Pen to nastolatka, która zamiast do szkoły, idzie na protest klimatyczny. Miejsce pełne ludzi, czyli miejsce niebezpieczne dla jej równowagi psychicznej. Idzie tam nie jedynie dla dobra planety, ale też by udowodnić sobie, że nie różni się od innych. Że spektrum autyzmu jej nie definiuje, że zakochanie w przyjaciółce musi skończyć się wspólnym szczęściem.
Losy tych dwóch bohaterek splatają się jedynie nieznacznie, niewinnie, w sposób bez większego znaczenia. Łączy je jednak to, że obie przeżywają jeden z najtrudniejszych dni ich życia, który to ma zmienić wiele, bo od działań w nich podjętych zależeć będzie dalsze funkcjonowanie w najważniejszych dla nich relacjach.
„Niektóre słowa sprawiają, że miękniesz i czujesz się kochana, inne ranią i niszczą.“
Emilie Pine o emocjach pisze w sposób, który przeszywa moje serce.
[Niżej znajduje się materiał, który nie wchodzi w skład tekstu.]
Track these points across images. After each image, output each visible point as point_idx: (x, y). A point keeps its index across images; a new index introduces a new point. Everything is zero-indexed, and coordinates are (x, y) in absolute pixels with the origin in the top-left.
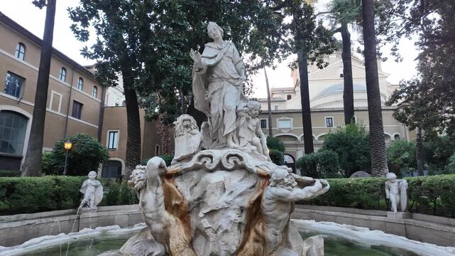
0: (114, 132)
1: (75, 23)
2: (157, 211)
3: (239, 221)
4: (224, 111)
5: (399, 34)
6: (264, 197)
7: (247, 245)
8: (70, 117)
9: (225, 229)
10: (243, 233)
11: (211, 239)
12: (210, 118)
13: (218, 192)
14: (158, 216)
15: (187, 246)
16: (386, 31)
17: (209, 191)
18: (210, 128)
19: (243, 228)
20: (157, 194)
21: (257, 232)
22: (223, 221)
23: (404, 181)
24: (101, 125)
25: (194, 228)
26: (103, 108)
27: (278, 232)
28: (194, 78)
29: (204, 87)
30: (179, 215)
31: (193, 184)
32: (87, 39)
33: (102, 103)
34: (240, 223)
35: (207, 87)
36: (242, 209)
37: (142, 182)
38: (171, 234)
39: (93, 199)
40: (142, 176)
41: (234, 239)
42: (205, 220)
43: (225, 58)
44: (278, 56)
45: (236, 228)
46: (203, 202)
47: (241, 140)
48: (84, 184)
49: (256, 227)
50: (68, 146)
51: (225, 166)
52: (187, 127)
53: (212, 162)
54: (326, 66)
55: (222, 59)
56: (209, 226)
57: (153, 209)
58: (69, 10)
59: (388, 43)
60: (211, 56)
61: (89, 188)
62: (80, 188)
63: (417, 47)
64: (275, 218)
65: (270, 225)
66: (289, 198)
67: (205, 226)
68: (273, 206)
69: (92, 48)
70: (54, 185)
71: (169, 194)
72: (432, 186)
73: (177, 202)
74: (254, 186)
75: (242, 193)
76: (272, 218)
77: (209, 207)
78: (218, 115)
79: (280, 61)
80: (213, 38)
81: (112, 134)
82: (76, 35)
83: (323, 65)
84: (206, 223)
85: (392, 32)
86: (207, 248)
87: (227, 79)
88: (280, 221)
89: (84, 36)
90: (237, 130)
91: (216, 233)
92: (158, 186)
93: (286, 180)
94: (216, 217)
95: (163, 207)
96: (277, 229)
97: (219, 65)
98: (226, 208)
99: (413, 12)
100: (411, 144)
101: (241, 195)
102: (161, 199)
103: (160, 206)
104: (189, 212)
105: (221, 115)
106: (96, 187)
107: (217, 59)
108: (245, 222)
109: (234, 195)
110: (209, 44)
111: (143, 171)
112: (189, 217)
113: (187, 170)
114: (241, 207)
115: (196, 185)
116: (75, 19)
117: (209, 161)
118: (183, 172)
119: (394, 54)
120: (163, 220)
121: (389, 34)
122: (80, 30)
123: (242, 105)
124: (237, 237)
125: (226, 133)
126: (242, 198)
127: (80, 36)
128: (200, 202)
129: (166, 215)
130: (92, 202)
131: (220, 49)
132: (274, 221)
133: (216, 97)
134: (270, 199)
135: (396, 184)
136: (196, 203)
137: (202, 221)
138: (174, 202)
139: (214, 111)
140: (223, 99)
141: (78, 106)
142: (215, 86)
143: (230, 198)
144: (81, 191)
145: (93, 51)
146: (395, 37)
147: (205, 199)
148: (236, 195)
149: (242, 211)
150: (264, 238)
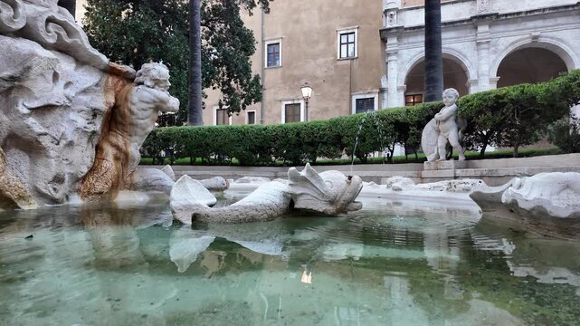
3: (92, 129)
9: (69, 140)
11: (52, 153)
13: (49, 76)
22: (66, 127)
34: (93, 132)
36: (95, 113)
41: (83, 156)
42: (33, 119)
45: (85, 139)
46: (21, 87)
51: (44, 36)
56: (43, 131)
67: (36, 130)
74: (97, 85)
77: (37, 98)
84: (35, 125)
91: (58, 144)
94: (50, 118)
98: (68, 107)
101: (85, 91)
109: (75, 88)
114: (92, 110)
124: (87, 153)
128: (15, 84)
136: (7, 85)
137: (29, 121)
143: (70, 92)
147: (27, 84)
148: (78, 90)
149: (95, 116)
150: (126, 155)
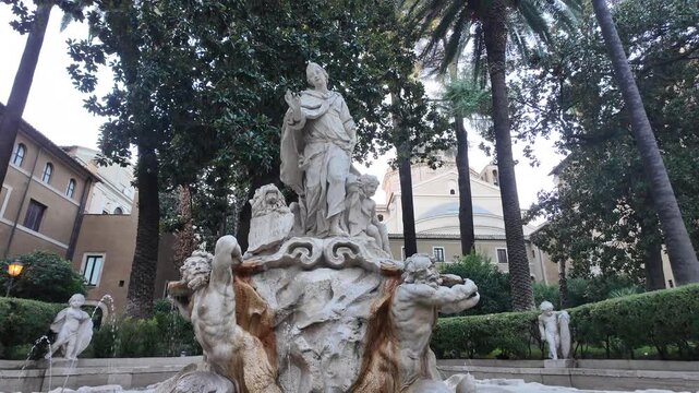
0: (96, 257)
1: (76, 63)
2: (224, 323)
3: (356, 339)
4: (328, 184)
5: (534, 131)
6: (395, 300)
7: (369, 377)
8: (19, 226)
9: (333, 353)
10: (361, 359)
11: (312, 368)
12: (303, 197)
13: (322, 296)
14: (225, 331)
15: (273, 380)
16: (517, 125)
17: (309, 294)
18: (303, 212)
19: (362, 350)
20: (226, 295)
21: (384, 356)
22: (330, 341)
23: (564, 313)
24: (73, 244)
25: (283, 354)
26: (80, 216)
27: (416, 354)
28: (285, 136)
29: (296, 150)
30: (259, 331)
31: (280, 286)
32: (92, 89)
33: (81, 208)
34: (357, 342)
35: (301, 150)
36: (360, 321)
37: (202, 276)
38: (247, 360)
39: (73, 342)
40: (203, 267)
41: (348, 368)
42: (302, 338)
43: (331, 111)
44: (373, 149)
45: (351, 351)
46: (298, 312)
47: (352, 227)
48: (60, 316)
49: (382, 347)
50: (15, 269)
51: (331, 261)
52: (272, 202)
53: (310, 255)
54: (440, 166)
55: (327, 112)
56: (308, 347)
57: (219, 319)
58: (70, 42)
59: (520, 141)
60: (312, 106)
61: (67, 324)
62: (52, 321)
63: (557, 149)
64: (412, 331)
65: (403, 343)
66: (433, 298)
67: (302, 348)
68: (410, 311)
69: (104, 98)
70: (9, 312)
71: (243, 298)
72: (604, 312)
73: (257, 311)
74: (375, 290)
75: (359, 298)
76: (407, 331)
77: (309, 319)
78: (317, 190)
79: (376, 156)
80: (314, 83)
81: (91, 260)
82: (75, 80)
83: (437, 164)
84: (303, 343)
85: (525, 127)
86: (304, 383)
87: (333, 140)
88: (419, 336)
89: (88, 84)
90: (346, 213)
91: (320, 358)
92: (228, 283)
93: (429, 272)
94: (318, 335)
95: (233, 317)
96: (414, 350)
97: (322, 120)
98: (335, 321)
99: (551, 103)
100: (552, 289)
101: (357, 301)
102: (232, 305)
103: (229, 314)
104: (275, 329)
105: (324, 187)
106: (81, 321)
107: (321, 110)
108: (365, 341)
109: (346, 301)
110: (309, 91)
111: (204, 260)
112: (274, 338)
113: (272, 266)
114: (359, 319)
115: (285, 288)
116: (77, 57)
117: (305, 253)
118: (265, 268)
119: (528, 156)
120: (234, 338)
121: (521, 130)
122: (83, 74)
123: (353, 179)
124: (353, 365)
125: (330, 214)
126: (359, 306)
127: (81, 83)
128: (293, 311)
129: (238, 330)
130: (70, 349)
131: (325, 99)
132: (410, 335)
133: (317, 163)
134: (405, 301)
135: (553, 318)
136: (287, 313)
137: (297, 342)
138: (251, 311)
139: (311, 183)
140: (328, 165)
141: (38, 210)
142: (316, 147)
143: (341, 306)
144: (53, 328)
145: (104, 104)
146: (530, 134)
147: (302, 308)
148: (349, 302)
149: (360, 325)
150: (394, 364)
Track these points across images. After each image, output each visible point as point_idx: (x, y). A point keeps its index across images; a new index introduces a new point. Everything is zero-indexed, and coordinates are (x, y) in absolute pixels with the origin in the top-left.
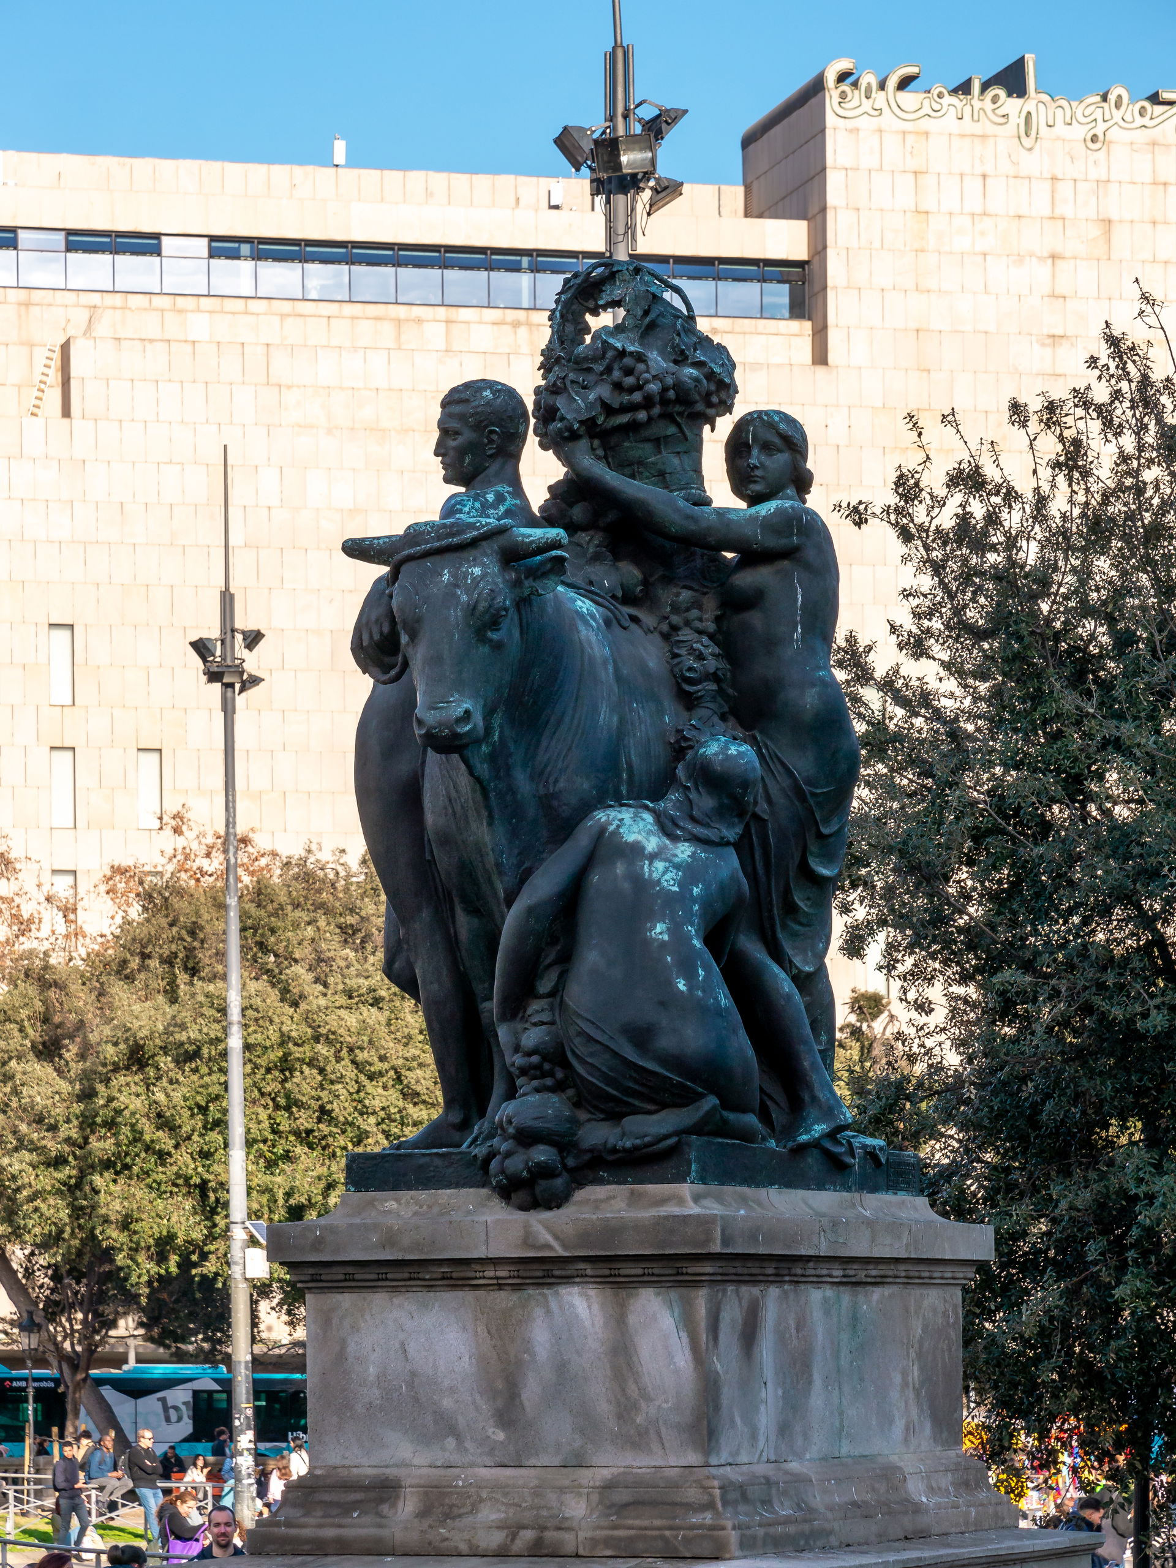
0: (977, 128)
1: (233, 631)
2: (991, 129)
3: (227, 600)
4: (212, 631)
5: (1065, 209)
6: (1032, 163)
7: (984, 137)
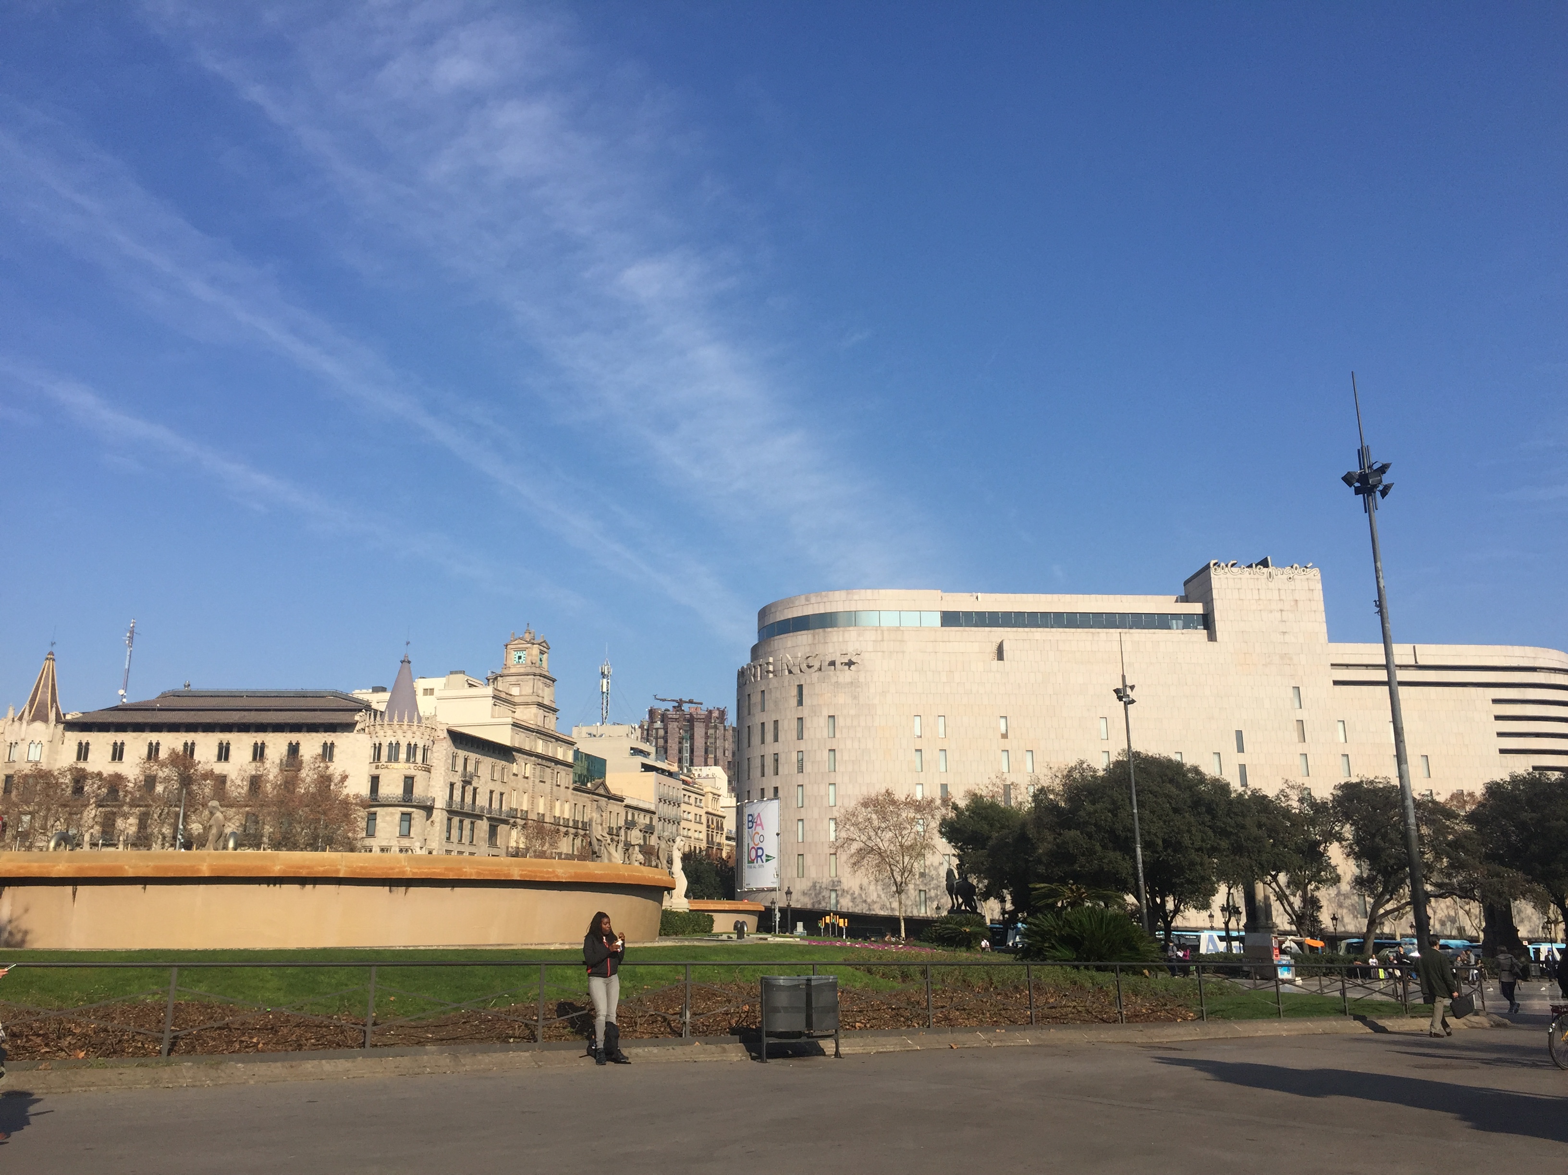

Z obiema bohaterkami wiele mnie dzieli, a jednak każdej doświadczenia wydają się w pewnym stopniu bliskie moim własnym. Bo przecież też kiedyś się czegoś boję, też muszę podejmować decyzję, też popełniam błędy. A tyle wystarczy, by poczuć z nimi głęboką więź, gdy ich myśli ujęte są w piękne słowa. Słowa ujęte zgrabnie, przejmująco. Tak, jakby dla autorki, nie było problemu w ujmowaniu emocji w zdania. Nawet tych najtrudniejszych. Jakby za pomocą języka nie było niczego, czego nie mogłaby uchwycić. Jakby sprawowała nad nim pełną kontrolę. Opisy stanów emocjonalnych, opisy wrażeń psycho-somatycznych, opisy codzienności... To moc tej powieści. Pine połączyła historie dwóch skrajnie równych bohaterek i udowodniła, że stworzenie ich w jeden książce ma sens. Że tak różne życia pełne są podobnych mechanizmów, podobnych okoliczności. A od tego łatwo wrzucić tam jeszcze czytelnika. Tak czuję. Tak chcę myśleć, gdy patrzę na tekst z perspektywy kogoś, kto poznał go już całego.
Po esejach Emilie Pine wiedziałam. Wiedziałam, że to autorka mojego serca. Osoba, która uchwyci wszystko, co sama nie jeden raz czuję, ale czego nazwać nie potrafię. Teraz tylko to potwierdziła i oznajmiła, że jej powieści potrzebuję równie mocno co jej esejów. Że jej słowa są dla mnie ważne.